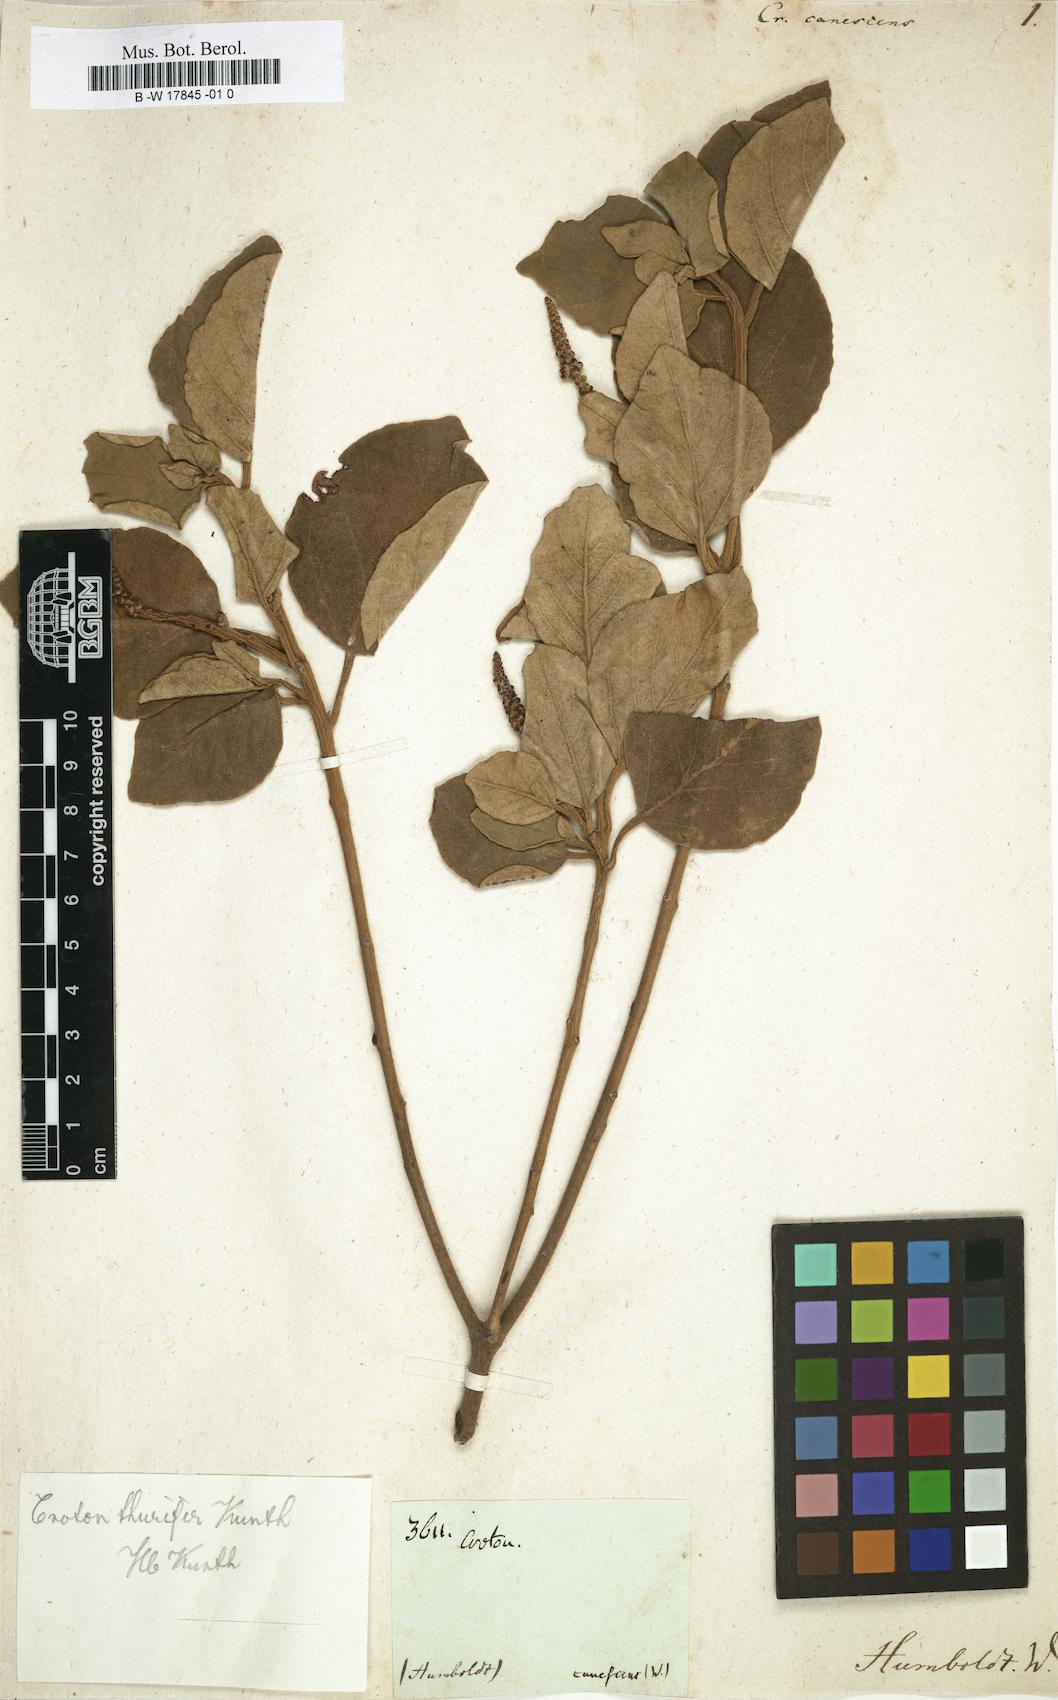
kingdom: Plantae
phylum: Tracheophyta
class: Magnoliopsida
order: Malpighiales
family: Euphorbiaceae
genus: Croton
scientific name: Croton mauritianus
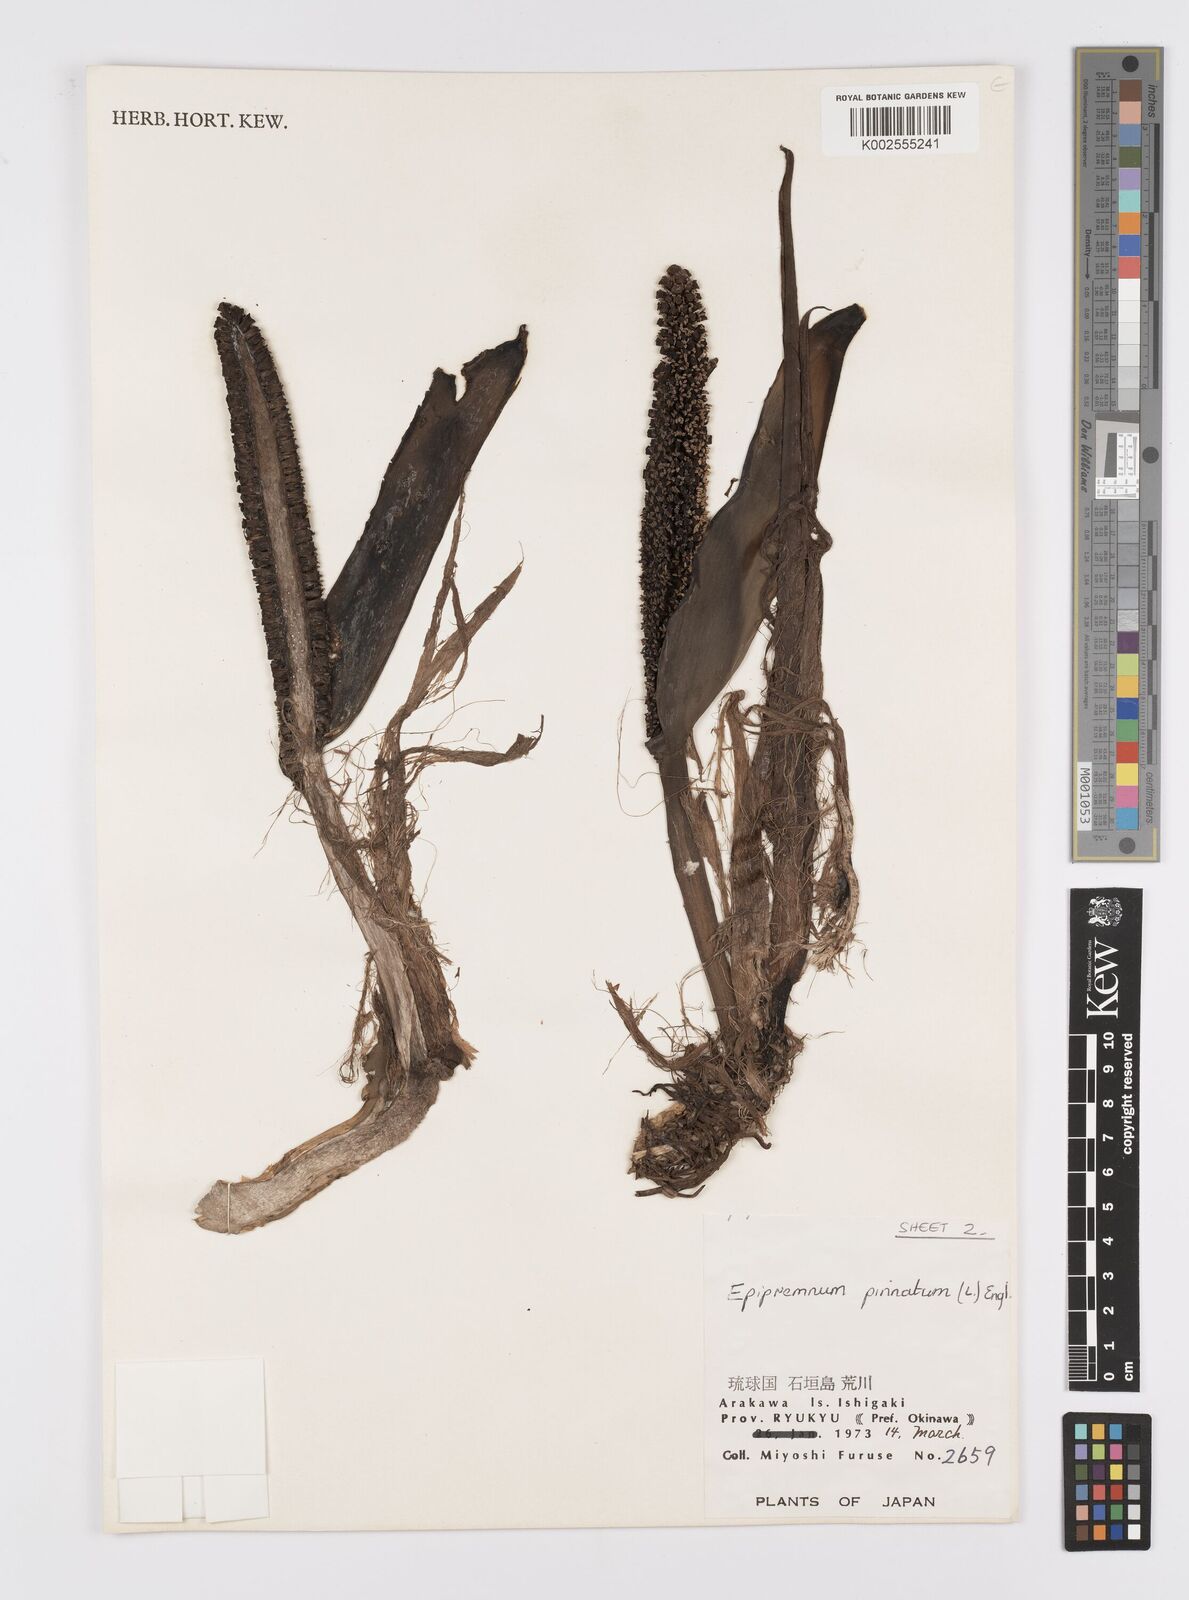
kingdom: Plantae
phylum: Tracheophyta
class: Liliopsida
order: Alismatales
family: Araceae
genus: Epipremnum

----

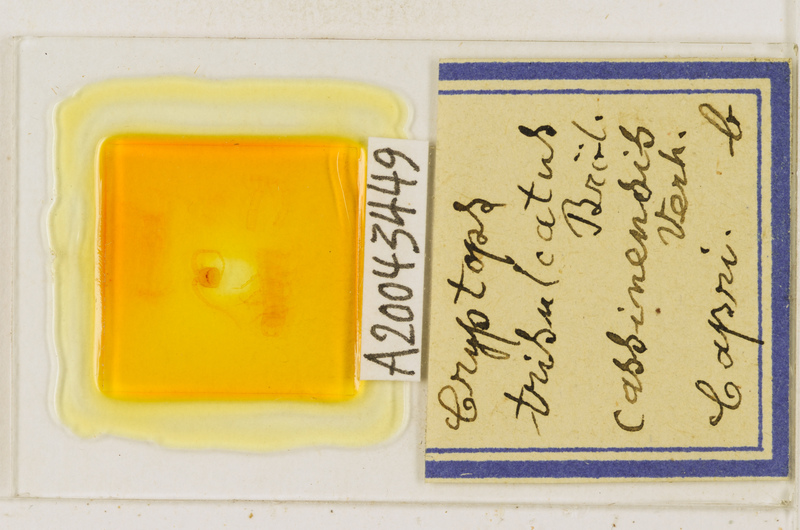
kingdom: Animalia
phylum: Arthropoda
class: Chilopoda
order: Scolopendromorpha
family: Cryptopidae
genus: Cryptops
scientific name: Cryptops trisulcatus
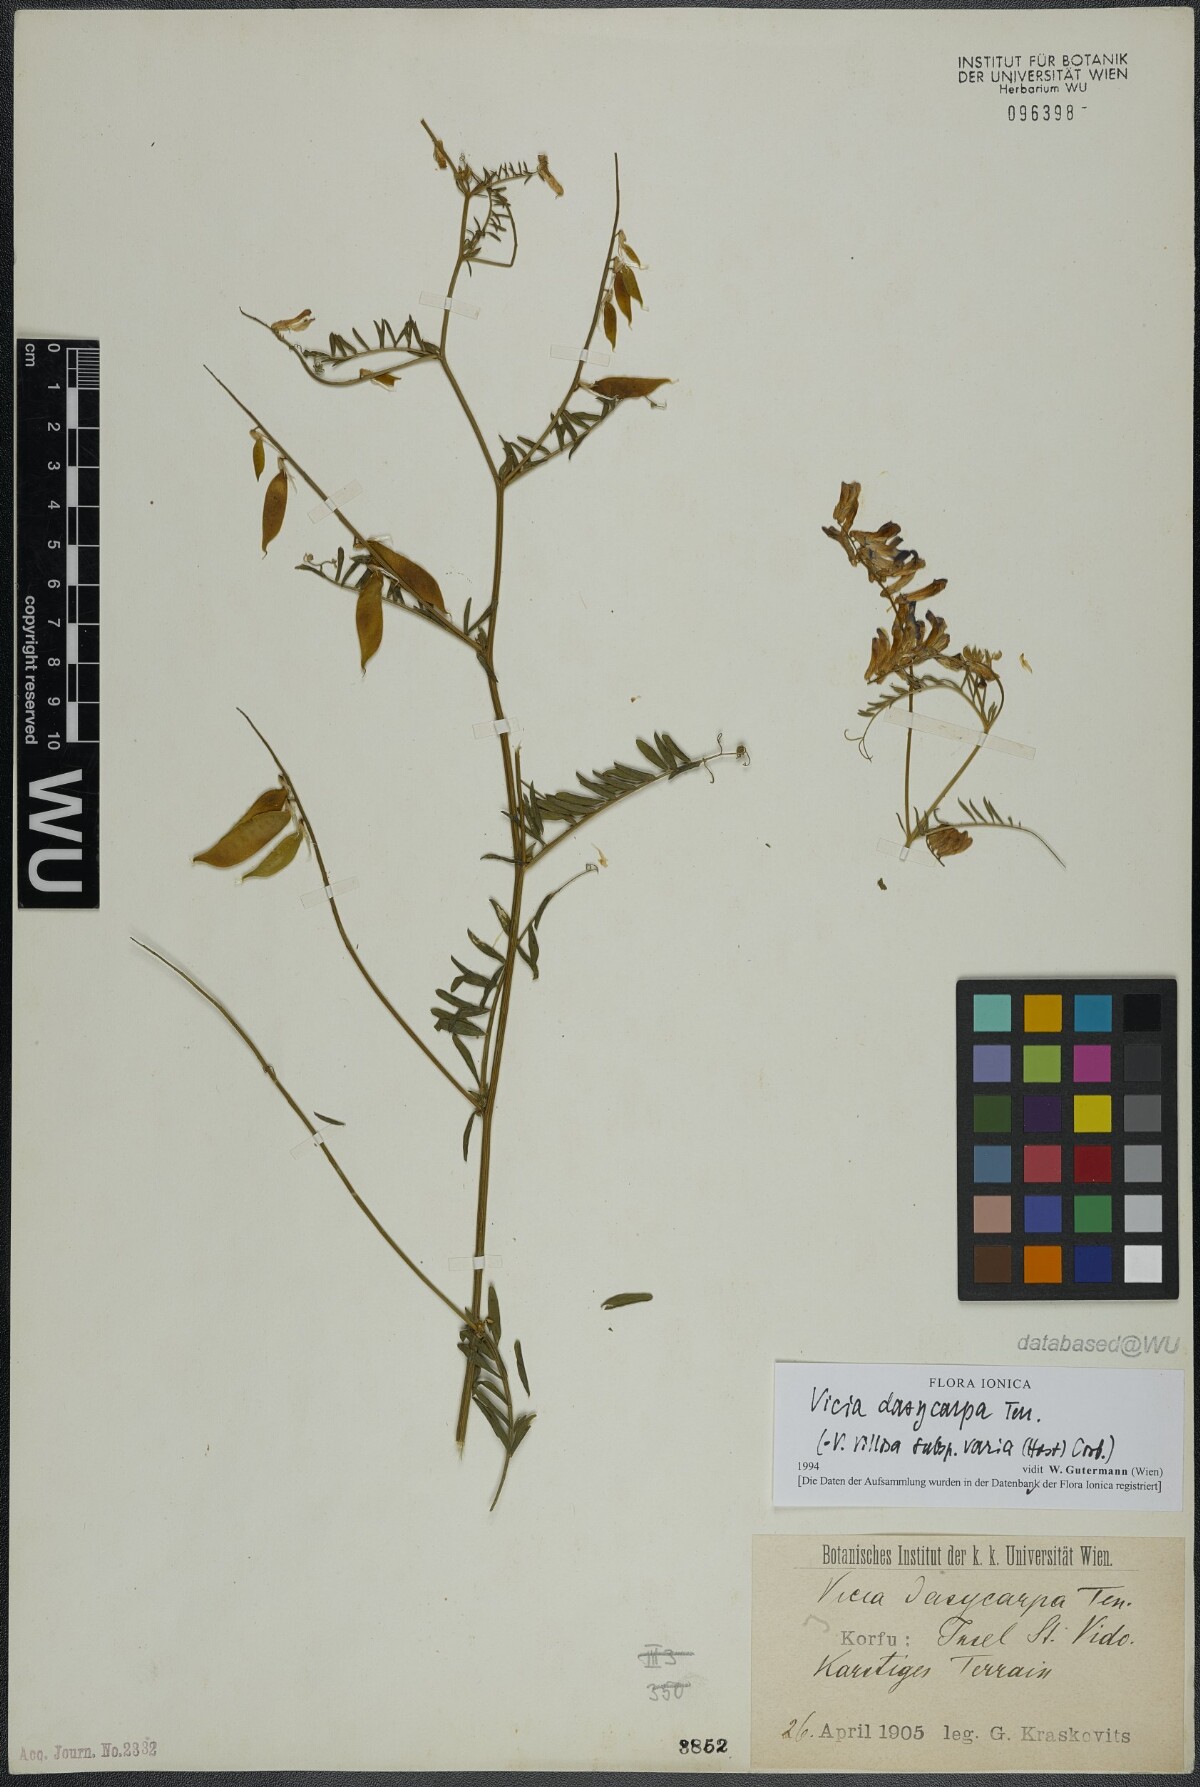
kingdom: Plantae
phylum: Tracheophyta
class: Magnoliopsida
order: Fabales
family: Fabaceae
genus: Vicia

----

**Task**
Please give the stretch of lines from the one containing "kingdom: Animalia" through the one containing "genus: Vicia" as a JSON list of strings, one string per line and no blank lines. Leave the pictures out of the answer.

**Answer below**
[
  "kingdom: Animalia",
  "phylum: Arthropoda",
  "class: Chilopoda",
  "order: Scolopendromorpha",
  "family: Cryptopidae",
  "genus: Cryptops",
  "scientific name: Cryptops trisulcatus",
  "kingdom: Plantae",
  "phylum: Tracheophyta",
  "class: Magnoliopsida",
  "order: Fabales",
  "family: Fabaceae",
  "genus: Vicia"
]